L'entreprise taïwanaise Inventec déclare que la décision concernant la puce H200 de Nvidia "semble être bloquée" du côté de la Chine
information fournie par Reuters 20/01/2026 à 10:44

((Traduction automatisée par Reuters à l'aide de l'apprentissage automatique et de l'IA générative, veuillez vous référer à l'avertissement suivant: https://bit.ly/rtrsauto))

(Ajout de citations et de contexte) par Wen-Yee Lee

Le fabricant taïwanais de serveurs Inventec a déclaré mardi que la décision de savoir si Nvidia NVDA.O pourra vendre sa puce d'intelligence artificielle H200 en Chine "semble être bloquée du côté de la Chine".

La semaine dernière, les États-Unis ont officiellement approuvé l'exportation de la puce vers la Chine, sous réserve de certaines conditions. Reuters a rapporté la semaine dernière que les autorités douanières chinoises avaient indiqué aux agents des douanes que la puce H200 n'était pas autorisée à entrer en Chine, sans toutefois préciser s'il s'agissait d'une interdiction formelle ou d'une mesure temporaire.
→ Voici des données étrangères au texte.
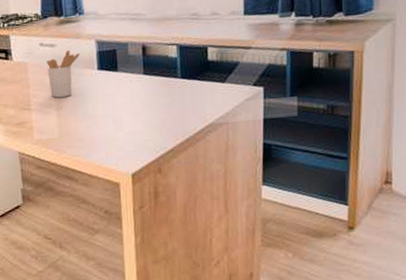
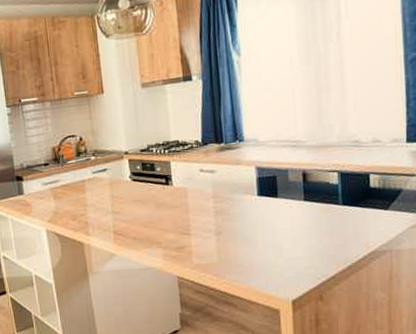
utensil holder: present [46,49,81,98] -> none [206,175,240,223]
Inventec est un fabricant sous contrat d'ordinateurs portables et de serveurs d'intelligence artificielle qui utilise des produits Nvidia, y compris la puce H200 dans certains produits. Il produit des serveurs pour des clients chinois, principalement dans son usine de Shanghai.
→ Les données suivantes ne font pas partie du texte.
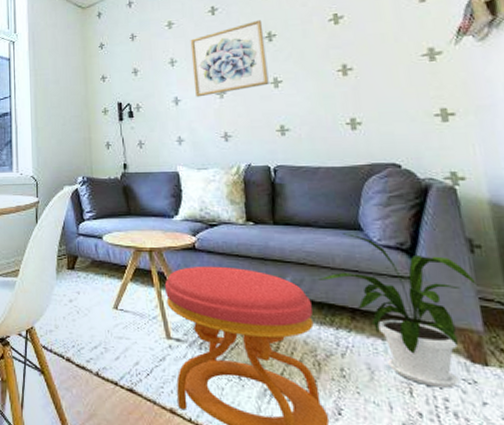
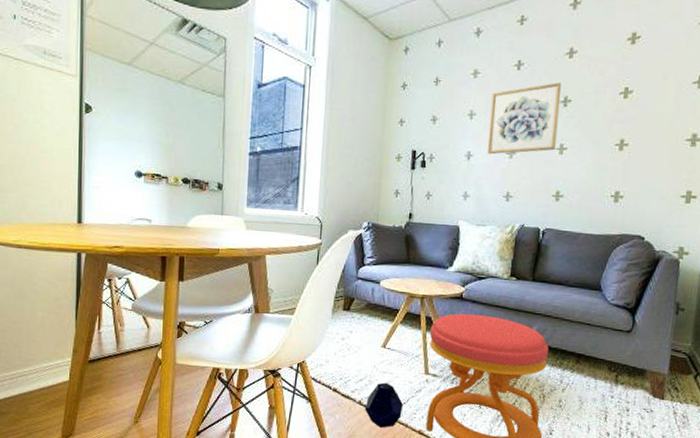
speaker: none [103,350,147,406] -> present [364,382,403,428]
house plant: present [318,233,476,388] -> none [558,292,673,415]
"Cela dépend de la direction politique, car la question se résume en fin de compte à savoir si la Chine l'autorise. En fait, les États-Unis sont ouverts à cette idée, mais pour l'instant, elle semble bloquée du côté de la Chine", a déclaré Jack Tsai, président d'Inventec, lors d'une conférence de presse à Taipei.
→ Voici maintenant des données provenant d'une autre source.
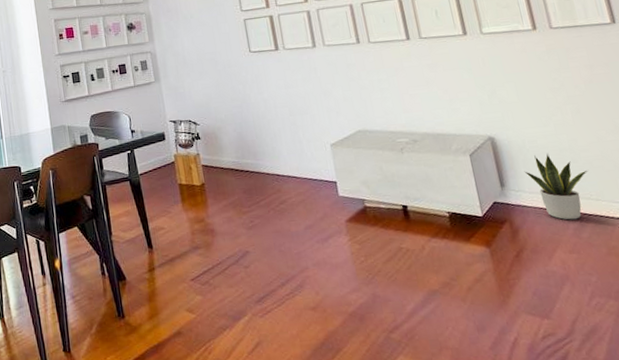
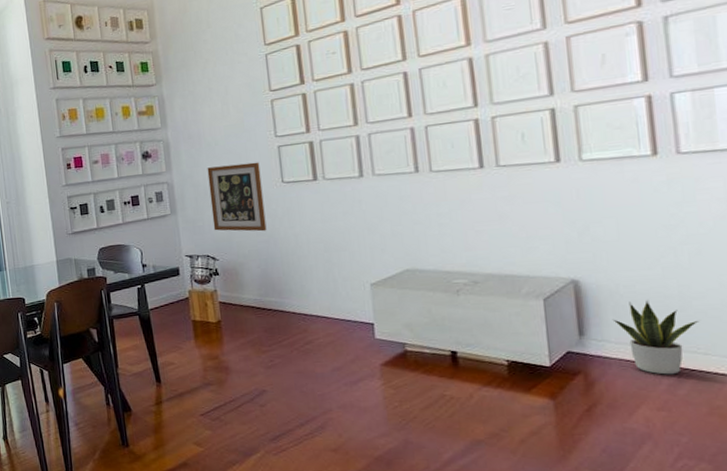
wall art: none [184,33,240,97] -> present [207,162,267,232]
"Nous continuerons à communiquer avec les clients (chinois), et si cela est autorisé, nous le ferons. Si ce n'est pas le cas, nous ne pouvons rien faire, car nous ne pouvons pas enfreindre les réglementations."

Le H200, la deuxième puce d' IA la plus puissante de Nvidia , est l'un des principaux points chauds dans les relations actuelles entre les États-Unis et la Chine.

Bien qu'il y ait une forte demande de la part des entreprises chinoises, on ne sait toujours pas si Pékin souhaite interdire purement et simplement la puce afin que les entreprises nationales puissent prospérer, ou si elle évalue encore les restrictions américaines, ou encore si ces mesures pourraient être utilisées comme tactique de négociation dans les pourparlers avec Washington.